EXTRAIT DU TEXTE:
────

Histoire des arts Pablo PICASSO « Une famille de saltimbanques » (1905) 2. Analyser et 3. Interpréter

Dans le cahier, cette analyse a été présentée en tableau (à six colonnes) pour suivre le guide méthodologique : Guide pour analyser une image fixe.

2. Présenter Les éléments matériels de l’oeuvre

  • La famille de saltimbanques date du printemps-automne 1905 , la toile a été peinte à Paris. Elle mesure 2,12 m x 2.29 m ; elle est conservée à Washington, à la National Gallery of Art.
  • Historique de l’ œuvre
    Acquise en 1908 pour mille francs directement auprès de l’artiste pour une association d’amateurs d’art par André Level ; revendue en 1914 à un Allemand, Tannhauser, pour 11000 francs, puis revendue par ce dernier en 1931 à un Américain, présentée à une exposition à New York. En 1943 le collectionneur prête l’oeuvre à l’Institute of Art de Chicago puis au musée de Washington avant de la léguer à sa mort en 1963.

────

MATÉRIEL:
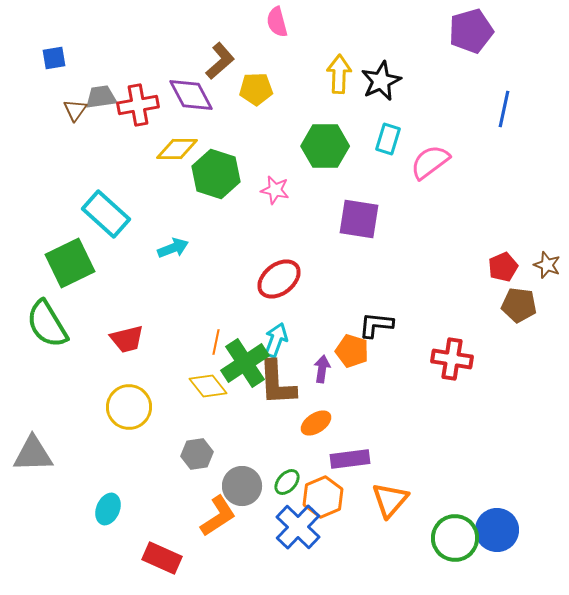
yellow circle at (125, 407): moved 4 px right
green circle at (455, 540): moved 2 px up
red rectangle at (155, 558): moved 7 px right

────

CONSIGNE 1:
Répondez à ces questions à partir de l'extrait sur le tableau de Picasso.
(a) Dans quelle ville la toile a-t-elle été peinte ?
(b) En quelle année André Level l'a-t-il achetée ?
(c) À quel prix a-t-elle été revendue en 1914 ?
CONSIGNE 2:
Traduisez en anglais cette phrase de l'extrait sur le tableau de Picasso : « En 1943 le collectionneur prête l’oeuvre à l’Institute of Art de Chicago puis au musée de Washington avant de la léguer à sa mort en 1963. »
CONSIGNE 3:
Résumez en deux phrases l'extrait sur le tableau de Picasso.
Ce matériel n'a aucun rapport avec l'extrait sur le tableau de Picasso.

RÉPONSE 1:
(a) À Paris.
(b) En 1908.
(c) 11 000 francs.

RÉPONSE 2:
In 1943 the collector lent the work to the Institute of Art in Chicago, then to the museum in Washington, before bequeathing it upon the collector's death in 1963.

RÉPONSE 3:
« La famille de saltimbanques » de Picasso est une toile peinte à Paris en 1905, qui mesure 2,12 m sur 2,29 m et se trouve aujourd'hui à la National Gallery of Art de Washington. Achetée à l'artiste en 1908 par André Level pour mille francs, elle a été revendue en 1914 à Tannhauser, puis en 1931 à un Américain, qui l'a léguée à sa mort en 1963.